Senate tees up major tax fight after House squeaks through on budget
Add Axios as your preferred source to
see more of our stories on Google.

Photo: Kayla Bartkowski/Getty Images
Senate Majority Leader John Thune (R-S.D.) and Republicans on the Senate Finance Committee began hashing out what to do on taxes in a closed-door meeting Monday evening.
Why it matters: Don't expect the budget resolution that barely passed the House last week to stay as is. The two chambers passed very different budget resolutions.
- They will need to get on the same page to kick off the reconciliation process, which allows the Senate to get around its 60-vote filibuster.

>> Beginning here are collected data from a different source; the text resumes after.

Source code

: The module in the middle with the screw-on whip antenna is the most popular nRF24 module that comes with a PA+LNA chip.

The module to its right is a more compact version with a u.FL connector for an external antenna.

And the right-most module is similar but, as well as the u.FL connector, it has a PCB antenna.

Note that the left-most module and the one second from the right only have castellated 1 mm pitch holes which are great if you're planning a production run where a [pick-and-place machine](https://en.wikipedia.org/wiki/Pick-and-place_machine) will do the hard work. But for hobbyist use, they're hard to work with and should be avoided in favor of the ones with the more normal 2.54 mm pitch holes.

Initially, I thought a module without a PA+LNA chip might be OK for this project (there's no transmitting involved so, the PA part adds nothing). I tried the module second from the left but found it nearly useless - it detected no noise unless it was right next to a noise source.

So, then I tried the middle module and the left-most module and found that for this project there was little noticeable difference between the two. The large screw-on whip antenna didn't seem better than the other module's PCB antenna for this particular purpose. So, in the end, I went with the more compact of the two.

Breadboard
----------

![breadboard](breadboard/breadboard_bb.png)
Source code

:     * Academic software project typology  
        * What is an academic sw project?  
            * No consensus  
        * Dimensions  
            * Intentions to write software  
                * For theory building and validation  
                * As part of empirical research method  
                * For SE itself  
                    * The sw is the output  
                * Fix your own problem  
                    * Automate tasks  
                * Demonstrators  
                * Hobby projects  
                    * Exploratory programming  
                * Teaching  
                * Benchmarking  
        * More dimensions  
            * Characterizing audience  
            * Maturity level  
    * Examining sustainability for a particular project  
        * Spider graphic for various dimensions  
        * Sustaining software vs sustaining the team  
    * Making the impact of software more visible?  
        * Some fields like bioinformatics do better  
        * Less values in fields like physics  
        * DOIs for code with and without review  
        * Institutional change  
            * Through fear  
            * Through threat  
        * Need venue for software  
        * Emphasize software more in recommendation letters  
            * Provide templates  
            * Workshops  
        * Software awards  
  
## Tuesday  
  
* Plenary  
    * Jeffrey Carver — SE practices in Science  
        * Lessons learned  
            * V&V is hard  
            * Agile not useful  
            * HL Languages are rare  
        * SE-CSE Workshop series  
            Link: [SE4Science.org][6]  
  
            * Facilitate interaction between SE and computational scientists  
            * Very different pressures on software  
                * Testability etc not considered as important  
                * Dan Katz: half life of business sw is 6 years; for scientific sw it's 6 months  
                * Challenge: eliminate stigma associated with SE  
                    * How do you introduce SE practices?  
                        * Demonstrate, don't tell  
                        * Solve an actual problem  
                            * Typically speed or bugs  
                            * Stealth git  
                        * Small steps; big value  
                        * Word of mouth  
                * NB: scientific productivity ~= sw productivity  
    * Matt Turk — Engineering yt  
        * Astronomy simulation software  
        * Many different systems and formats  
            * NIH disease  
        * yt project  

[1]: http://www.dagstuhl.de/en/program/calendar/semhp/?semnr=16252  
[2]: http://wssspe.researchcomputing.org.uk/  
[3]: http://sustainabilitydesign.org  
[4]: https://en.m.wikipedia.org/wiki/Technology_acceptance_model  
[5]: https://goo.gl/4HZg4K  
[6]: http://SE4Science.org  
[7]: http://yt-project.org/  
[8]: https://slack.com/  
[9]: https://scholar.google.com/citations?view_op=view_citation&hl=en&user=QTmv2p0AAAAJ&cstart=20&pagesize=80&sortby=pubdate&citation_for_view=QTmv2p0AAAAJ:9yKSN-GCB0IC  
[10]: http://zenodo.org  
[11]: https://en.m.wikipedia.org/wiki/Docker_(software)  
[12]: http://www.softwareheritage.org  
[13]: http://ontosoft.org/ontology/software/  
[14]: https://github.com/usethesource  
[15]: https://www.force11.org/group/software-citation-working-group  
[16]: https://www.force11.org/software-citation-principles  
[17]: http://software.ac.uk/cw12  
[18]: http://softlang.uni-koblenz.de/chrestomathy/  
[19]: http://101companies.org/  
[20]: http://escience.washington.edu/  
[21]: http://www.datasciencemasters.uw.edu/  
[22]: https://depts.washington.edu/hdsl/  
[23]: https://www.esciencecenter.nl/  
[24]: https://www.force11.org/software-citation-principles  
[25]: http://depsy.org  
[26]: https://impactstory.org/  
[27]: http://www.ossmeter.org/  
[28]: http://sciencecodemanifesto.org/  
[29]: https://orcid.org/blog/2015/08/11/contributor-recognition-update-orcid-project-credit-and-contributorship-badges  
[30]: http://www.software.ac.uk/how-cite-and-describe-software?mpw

- "We're working to put it all together in a way that makes the tax cuts permanent, prevents an increase in taxes, and deals with the key components and promises of the administration," Senate GOP Whip John Barrasso (R-Wyo.) told Axios.

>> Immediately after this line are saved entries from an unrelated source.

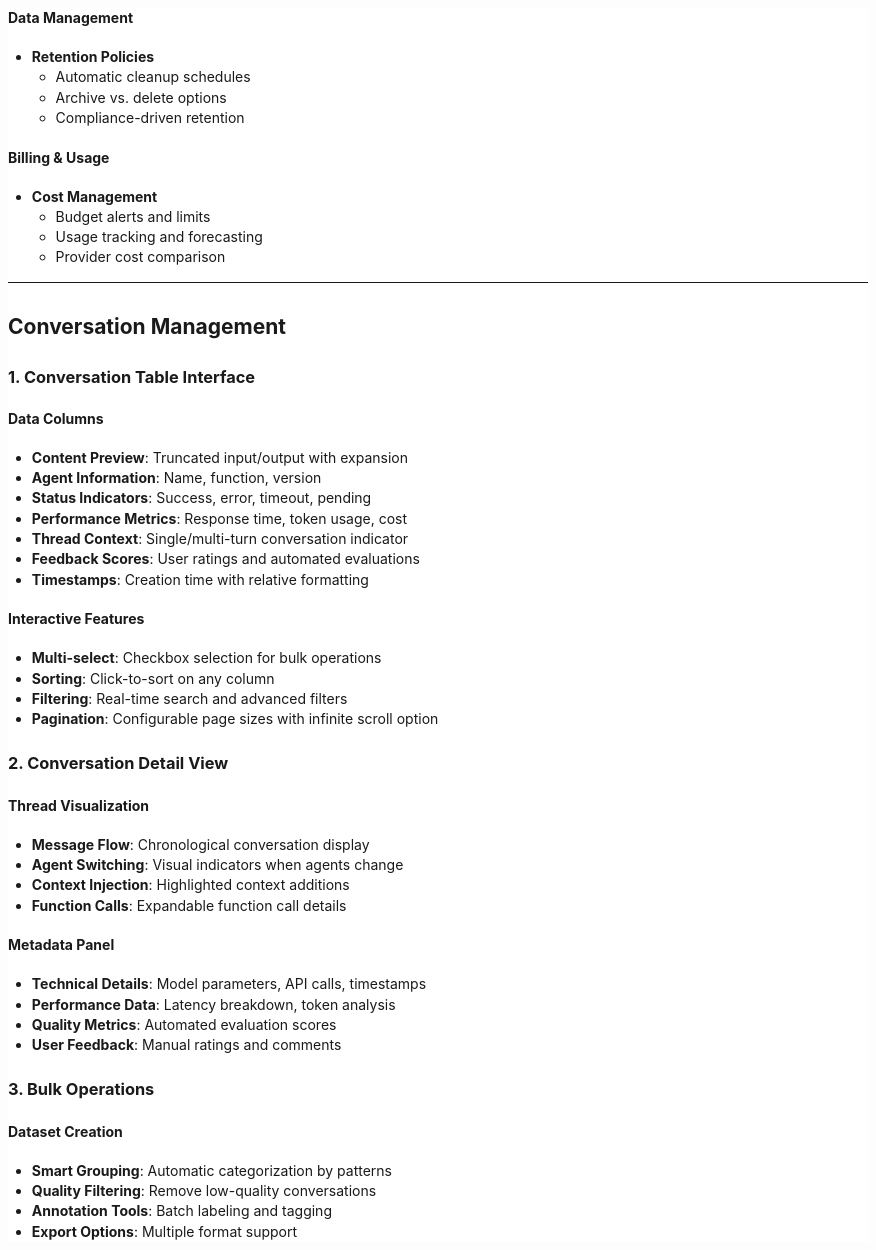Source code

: #### Data Management
- **Retention Policies**
  - Automatic cleanup schedules
  - Archive vs. delete options
  - Compliance-driven retention

#### Billing & Usage
- **Cost Management**
  - Budget alerts and limits
  - Usage tracking and forecasting
  - Provider cost comparison

---

## Conversation Management

### 1. Conversation Table Interface

#### Data Columns
- **Content Preview**: Truncated input/output with expansion
- **Agent Information**: Name, function, version
- **Status Indicators**: Success, error, timeout, pending
- **Performance Metrics**: Response time, token usage, cost
- **Thread Context**: Single/multi-turn conversation indicator
- **Feedback Scores**: User ratings and automated evaluations
- **Timestamps**: Creation time with relative formatting

#### Interactive Features
- **Multi-select**: Checkbox selection for bulk operations
- **Sorting**: Click-to-sort on any column
- **Filtering**: Real-time search and advanced filters
- **Pagination**: Configurable page sizes with infinite scroll option

### 2. Conversation Detail View

#### Thread Visualization
- **Message Flow**: Chronological conversation display
- **Agent Switching**: Visual indicators when agents change
- **Context Injection**: Highlighted context additions
- **Function Calls**: Expandable function call details

#### Metadata Panel
- **Technical Details**: Model parameters, API calls, timestamps
- **Performance Data**: Latency breakdown, token analysis
- **Quality Metrics**: Automated evaluation scores
- **User Feedback**: Manual ratings and comments

### 3. Bulk Operations

#### Dataset Creation
- **Smart Grouping**: Automatic categorization by patterns
- **Quality Filtering**: Remove low-quality conversations
- **Annotation Tools**: Batch labeling and tagging
- **Export Options**: Multiple format support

What to watch: Senate Finance Chair Mike Crapo (R-Idaho) and House Ways and Means Chair Jason Smith (R-Mo.) huddled separately right after the Senate meeting.
- Those two will be leading the tax debate for each chamber — a fight that could drag out for months.

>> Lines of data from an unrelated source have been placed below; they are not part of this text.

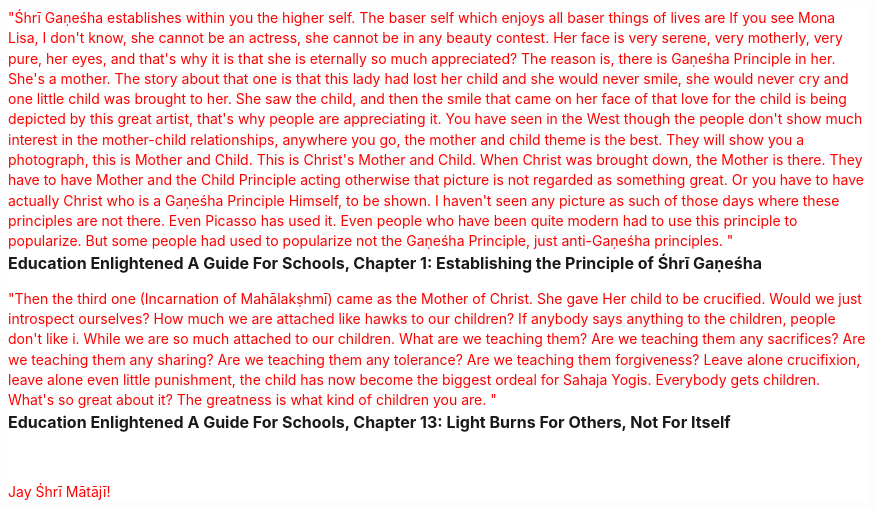 <div class="para-divider"></div>

<p>
<font color="red">"Śhrī Gaṇeśha establishes within you the higher self. The baser self which enjoys all baser things of lives are If you see Mona Lisa, I don't know, she cannot be an actress, she cannot be in any beauty contest. Her face is very serene, very motherly, very pure, her eyes, and that's why it is that she is eternally so much appreciated? The reason is, there is Gaṇeśha Principle in her. She's a mother. The story about that one is that this lady had lost her child and she would never smile, she would never cry and one little child was brought to her. She saw the child, and then the smile that came on her face of that love for the child is being depicted by this great artist, that's why people are appreciating it. You have seen in the West though the people don't show much interest in the mother-child relationships, anywhere you go, the mother and child theme is the best. They will show you a photograph, this is Mother and Child. This is Christ's Mother and Child. When Christ was brought down, the Mother is there. They have to have Mother and the Child Principle acting otherwise that picture is not regarded as something great. Or you have to have actually Christ who is a Gaṇeśha Principle Himself, to be shown. I haven't seen any picture as such of those days where these principles are not there. Even Picasso has used it. Even people who have been quite modern had to use this principle to popularize. But some people had used to popularize not the Gaṇeśha Principle, just anti-Gaṇeśha principles. "</font><br>
<font size="+0"><b>Education Enlightened A Guide For Schools, Chapter 1: Establishing the Principle of Śhrī Gaṇeśha</b></font>
</p>

<div class="para-divider"></div>

<p>
<font color="red">"Then the third one (Incarnation of Mahālakṣhmī) came as the Mother of Christ. She gave Her child to be crucified. Would we just introspect ourselves? How much we are attached like hawks to our children? If anybody says anything to the children, people don't like i. While we are so much attached to our children. What are we teaching them? Are we teaching them any sacrifices? Are we teaching them any sharing? Are we teaching them any tolerance? Are we teaching them forgiveness? Leave alone crucifixion, leave alone even little punishment, the child has now become the biggest ordeal for Sahaja Yogis. Everybody gets children. What's so great about it? The greatness is what kind of children you are. "</font><br>
<font size="+0"><b>Education Enlightened A Guide For Schools, Chapter 13: Light Burns For Others, Not For Itself</b></font>
</p>

<div class="para-divider"></div>

<br>
<p style="color:red;">Jay Śhrī Mātājī!<br></p>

- There's a lot less of an appetite for raising the SALT caps in the Senate than in the House.
Zoom in: One of the biggest changes the Senate is looking at is how it counts the cost of extending the 2017 Trump tax cuts, with Senate leadership pushing to adopt a current policy baseline — which makes the cost $0.
- "My understanding is that is a decision a parliamentarian is going to make," Sen. John Cornyn (R-Texas) told reporters after the meeting.
- Some conservatives like Sen. Rand Paul (R-Ky.) won't like it, though Sen. Ron Johnson (R-Wis.) told Axios he is on board.
- "One point I tried to make is, I don't think that changes one iota how much money we spend," Cornyn said, adding, "I think it just demonstrates how illusory all the scoring really is."